DATA FOR THIS EXERCISE.
* * * * *

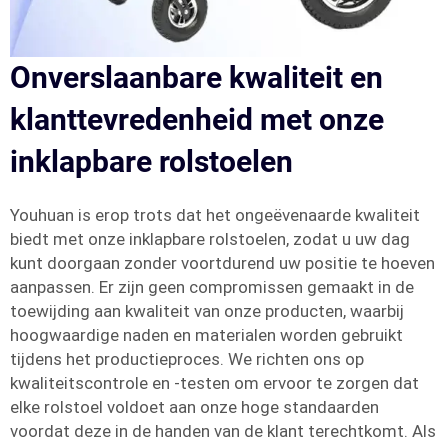
Onverslaanbare kwaliteit en
klanttevredenheid met onze
inklapbare rolstoelen
Youhuan is erop trots dat het ongeëvenaarde kwaliteit
biedt met onze inklapbare rolstoelen, zodat u uw dag
kunt doorgaan zonder voortdurend uw positie te hoeven
aanpassen. Er zijn geen compromissen gemaakt in de
toewijding aan kwaliteit van onze producten, waarbij
hoogwaardige naden en materialen worden gebruikt
tijdens het productieproces. We richten ons op
kwaliteitscontrole en -testen om ervoor te zorgen dat
elke rolstoel voldoet aan onze hoge standaarden
voordat deze in de handen van de klant terechtkomt. Als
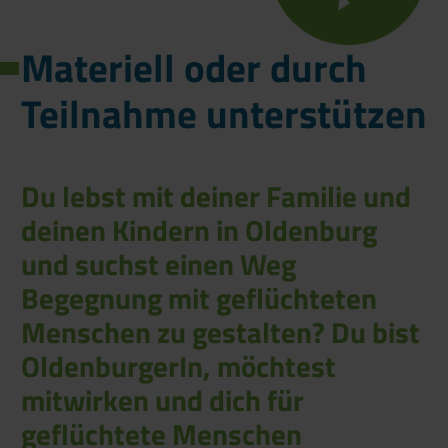
Materiell oder durch
Teilnahme unterstützen
Du lebst mit deiner Familie und
deinen Kindern in Oldenburg
und suchst einen Weg
Begegnung mit geflüchteten
Menschen zu gestalten? Du bist
OldenburgerIn, möchtest
mitwirken und dich für
geflüchtete Menschen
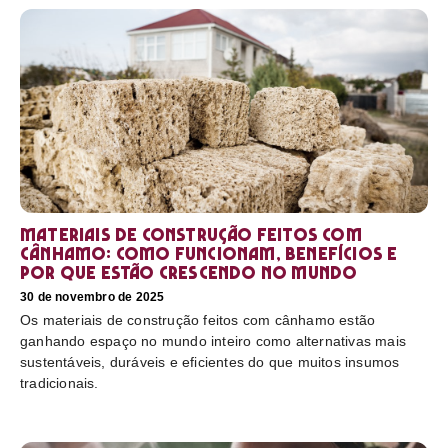
Materiais de construção feitos com
cânhamo: como funcionam, benefícios e
por que estão crescendo no mundo
30 de novembro de 2025
Os materiais de construção feitos com cânhamo estão
ganhando espaço no mundo inteiro como alternativas mais
sustentáveis, duráveis e eficientes do que muitos insumos
tradicionais.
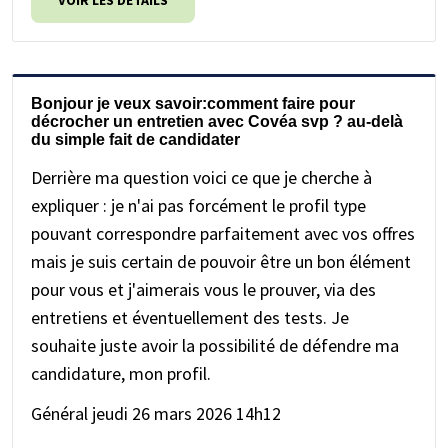
Bonjour je veux savoir:comment faire pour
décrocher un entretien avec Covéa svp ? au-delà
du simple fait de candidater
Derrière ma question voici ce que je cherche à
expliquer : je n'ai pas forcément le profil type
pouvant correspondre parfaitement avec vos offres
mais je suis certain de pouvoir être un bon élément
pour vous et j'aimerais vous le prouver, via des
entretiens et éventuellement des tests. Je
souhaite juste avoir la possibilité de défendre ma
candidature, mon profil.
Général
jeudi 26 mars 2026 14h12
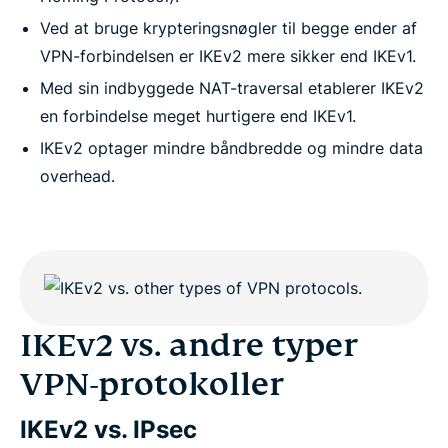
Ved at bruge krypteringsnøgler til begge ender af
VPN-forbindelsen er IKEv2 mere sikker end IKEv1.
Med sin indbyggede NAT-traversal etablerer IKEv2
en forbindelse meget hurtigere end IKEv1.
IKEv2 optager mindre båndbredde og mindre data
overhead.
IKEv2 vs. andre typer
VPN-protokoller
IKEv2 vs. IPsec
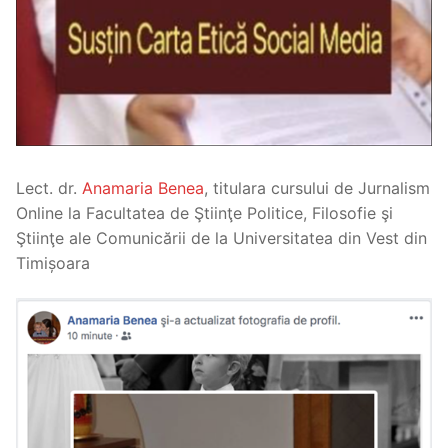
Lect. dr.
Anamaria Benea
, titulara cursului de Jurnalism
Online la Facultatea de Ştiinţe Politice, Filosofie şi
Ştiinţe ale Comunicării de la Universitatea din Vest din
Timișoara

* * * * *

WHAT IS EXPECTED. Generate a word-for-word copy of the preceding records, excluding all pictures.

PROBLEM SOLUTION.
Onverslaanbare kwaliteit en
klanttevredenheid met onze
inklapbare rolstoelen
Youhuan is erop trots dat het ongeëvenaarde kwaliteit
biedt met onze inklapbare rolstoelen, zodat u uw dag
kunt doorgaan zonder voortdurend uw positie te hoeven
aanpassen. Er zijn geen compromissen gemaakt in de
toewijding aan kwaliteit van onze producten, waarbij
hoogwaardige naden en materialen worden gebruikt
tijdens het productieproces. We richten ons op
kwaliteitscontrole en -testen om ervoor te zorgen dat
elke rolstoel voldoet aan onze hoge standaarden
voordat deze in de handen van de klant terechtkomt. Als
Materiell oder durch
Teilnahme unterstützen
Du lebst mit deiner Familie und
deinen Kindern in Oldenburg
und suchst einen Weg
Begegnung mit geflüchteten
Menschen zu gestalten? Du bist
OldenburgerIn, möchtest
mitwirken und dich für
geflüchtete Menschen
Materiais de construção feitos com
cânhamo: como funcionam, benefícios e
por que estão crescendo no mundo
30 de novembro de 2025
Os materiais de construção feitos com cânhamo estão
ganhando espaço no mundo inteiro como alternativas mais
sustentáveis, duráveis e eficientes do que muitos insumos
tradicionais.
Bonjour je veux savoir:comment faire pour
décrocher un entretien avec Covéa svp ? au-delà
du simple fait de candidater
Derrière ma question voici ce que je cherche à
expliquer : je n'ai pas forcément le profil type
pouvant correspondre parfaitement avec vos offres
mais je suis certain de pouvoir être un bon élément
pour vous et j'aimerais vous le prouver, via des
entretiens et éventuellement des tests. Je
souhaite juste avoir la possibilité de défendre ma
candidature, mon profil.
Général
jeudi 26 mars 2026 14h12
Ved at bruge krypteringsnøgler til begge ender af
VPN-forbindelsen er IKEv2 mere sikker end IKEv1.
Med sin indbyggede NAT-traversal etablerer IKEv2
en forbindelse meget hurtigere end IKEv1.
IKEv2 optager mindre båndbredde og mindre data
overhead.
IKEv2 vs. andre typer
VPN-protokoller
IKEv2 vs. IPsec
Lect. dr.
Anamaria Benea
, titulara cursului de Jurnalism
Online la Facultatea de Ştiinţe Politice, Filosofie şi
Ştiinţe ale Comunicării de la Universitatea din Vest din
Timișoara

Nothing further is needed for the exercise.